Jiří Kulhánek

Personal information
- Full name: Jiří Kulhánek
- Date of birth: 8 March 1996 (age 30)
- Place of birth: Prague, Czech Republic
- Height: 1.84 m (6 ft 0 in)
- Position: Defensive midfielder

Team information
- Current team: Sellier & Bellot Vlašim
- Number: 28

Youth career
- Sparta Prague

Senior career*
- Years: Team / Apps / (Gls)
- 2016–2022: Sparta Prague / 16 / (0)
- 2016–2017: → Sellier & Bellot Vlašim (loan) / 37 / (0)
- 2017: → Slovan Liberec (loan) / 11 / (0)
- 2018–2019: → Spartak Trnava (loan) / 10 / (0)
- 2019–2020: → České Budějovice (loan) / 15 / (0)
- 2020: → Mladá Boleslav (loan) / 5 / (0)
- 2021: → Opava (loan) / 16 / (0)
- 2021–2022: → Dukla Prague (loan) / 29 / (0)
- 2022–: Sellier & Bellot Vlašim / 80 / (0)

International career
- 2011: Czech Republic U16 / 2 / (0)
- 2013–2014: Czech Republic U18 / 19 / (0)
- 2014–2015: Czech Republic U19 / 12 / (0)
- 2015–2017: Czech Republic U20 / 10 / (0)
- 2017–2018: Czech Republic U21 / 11 / (0)

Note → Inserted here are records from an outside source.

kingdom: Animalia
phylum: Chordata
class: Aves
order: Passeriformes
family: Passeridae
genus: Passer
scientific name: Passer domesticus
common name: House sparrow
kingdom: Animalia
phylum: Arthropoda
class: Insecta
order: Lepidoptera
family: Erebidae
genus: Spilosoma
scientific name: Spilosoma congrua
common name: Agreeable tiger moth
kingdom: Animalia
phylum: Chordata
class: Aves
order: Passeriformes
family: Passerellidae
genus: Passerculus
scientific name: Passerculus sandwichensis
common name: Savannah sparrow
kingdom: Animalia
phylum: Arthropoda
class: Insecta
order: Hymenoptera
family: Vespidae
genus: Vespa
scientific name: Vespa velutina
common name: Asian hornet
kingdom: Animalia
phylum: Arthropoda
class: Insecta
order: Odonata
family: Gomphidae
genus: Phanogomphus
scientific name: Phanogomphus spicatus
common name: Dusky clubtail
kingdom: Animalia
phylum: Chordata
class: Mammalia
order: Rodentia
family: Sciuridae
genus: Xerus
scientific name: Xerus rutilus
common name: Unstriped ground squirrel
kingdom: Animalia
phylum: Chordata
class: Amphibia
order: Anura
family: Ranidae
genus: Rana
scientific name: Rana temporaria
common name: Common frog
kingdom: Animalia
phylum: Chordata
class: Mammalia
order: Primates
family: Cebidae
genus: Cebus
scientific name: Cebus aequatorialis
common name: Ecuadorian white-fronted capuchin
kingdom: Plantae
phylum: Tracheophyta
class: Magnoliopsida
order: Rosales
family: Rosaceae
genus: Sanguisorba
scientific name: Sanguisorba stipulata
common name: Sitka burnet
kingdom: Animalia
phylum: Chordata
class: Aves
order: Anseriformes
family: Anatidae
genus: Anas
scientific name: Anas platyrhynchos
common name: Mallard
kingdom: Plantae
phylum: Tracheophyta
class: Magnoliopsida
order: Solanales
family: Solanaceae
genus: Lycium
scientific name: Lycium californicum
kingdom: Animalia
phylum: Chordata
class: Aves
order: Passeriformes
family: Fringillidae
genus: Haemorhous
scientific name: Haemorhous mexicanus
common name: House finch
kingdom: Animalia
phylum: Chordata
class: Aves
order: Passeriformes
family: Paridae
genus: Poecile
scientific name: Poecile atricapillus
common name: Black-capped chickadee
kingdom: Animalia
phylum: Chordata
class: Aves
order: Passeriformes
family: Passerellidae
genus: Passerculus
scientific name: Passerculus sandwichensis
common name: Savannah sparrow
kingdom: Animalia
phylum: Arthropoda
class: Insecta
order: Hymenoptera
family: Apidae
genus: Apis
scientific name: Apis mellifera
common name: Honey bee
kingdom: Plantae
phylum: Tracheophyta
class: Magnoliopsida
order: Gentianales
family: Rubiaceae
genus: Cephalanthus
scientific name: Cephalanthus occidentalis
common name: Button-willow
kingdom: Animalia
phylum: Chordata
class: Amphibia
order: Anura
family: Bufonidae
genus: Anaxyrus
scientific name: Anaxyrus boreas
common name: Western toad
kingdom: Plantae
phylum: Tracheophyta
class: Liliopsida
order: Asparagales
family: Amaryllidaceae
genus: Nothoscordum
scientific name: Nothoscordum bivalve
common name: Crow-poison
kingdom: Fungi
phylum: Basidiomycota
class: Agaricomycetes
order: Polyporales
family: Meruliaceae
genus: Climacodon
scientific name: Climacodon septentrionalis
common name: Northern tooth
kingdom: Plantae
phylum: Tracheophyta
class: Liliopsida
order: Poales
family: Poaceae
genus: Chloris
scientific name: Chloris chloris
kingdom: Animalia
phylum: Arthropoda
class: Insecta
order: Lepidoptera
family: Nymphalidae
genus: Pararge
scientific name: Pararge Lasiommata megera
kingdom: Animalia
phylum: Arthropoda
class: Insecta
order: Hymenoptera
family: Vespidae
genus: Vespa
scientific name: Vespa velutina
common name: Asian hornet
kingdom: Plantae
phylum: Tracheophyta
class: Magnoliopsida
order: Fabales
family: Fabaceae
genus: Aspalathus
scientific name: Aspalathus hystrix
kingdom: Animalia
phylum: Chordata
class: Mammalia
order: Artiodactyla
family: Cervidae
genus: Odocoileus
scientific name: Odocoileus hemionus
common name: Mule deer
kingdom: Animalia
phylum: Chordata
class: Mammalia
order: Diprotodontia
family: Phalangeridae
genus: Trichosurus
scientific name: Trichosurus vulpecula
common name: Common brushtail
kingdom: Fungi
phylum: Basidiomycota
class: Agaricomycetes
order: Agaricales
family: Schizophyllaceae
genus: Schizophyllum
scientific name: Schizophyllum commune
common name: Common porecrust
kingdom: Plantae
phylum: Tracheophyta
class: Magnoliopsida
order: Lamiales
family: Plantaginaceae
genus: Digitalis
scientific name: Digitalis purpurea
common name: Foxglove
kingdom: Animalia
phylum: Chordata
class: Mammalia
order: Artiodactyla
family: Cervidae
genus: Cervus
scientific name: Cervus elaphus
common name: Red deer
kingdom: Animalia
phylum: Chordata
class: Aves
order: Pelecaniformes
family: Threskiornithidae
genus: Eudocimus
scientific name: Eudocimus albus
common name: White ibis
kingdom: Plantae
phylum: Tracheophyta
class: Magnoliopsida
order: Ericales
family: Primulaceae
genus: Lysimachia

= Jiří Kulhánek (footballer) =

Czech footballer

Jiří Kulhánek (born 8 March 1996) is a Czech footballer who plays for Sellier & Bellot Vlašim as a defensive midfielder.

==Club career==
===Slovan Liberec===
Kulhánek made his professional debut for Slovan Liberec against Fastav Zlín on 30 July 2017.

==Controversy==
On 23 May 2024, Kulhánek was banned by Disciplinary commission FAČR for eight matches for racist insult in the second league home loss against SK Líšeň 4–5. The club and Kulhánek appealed his ban, denying the allegations.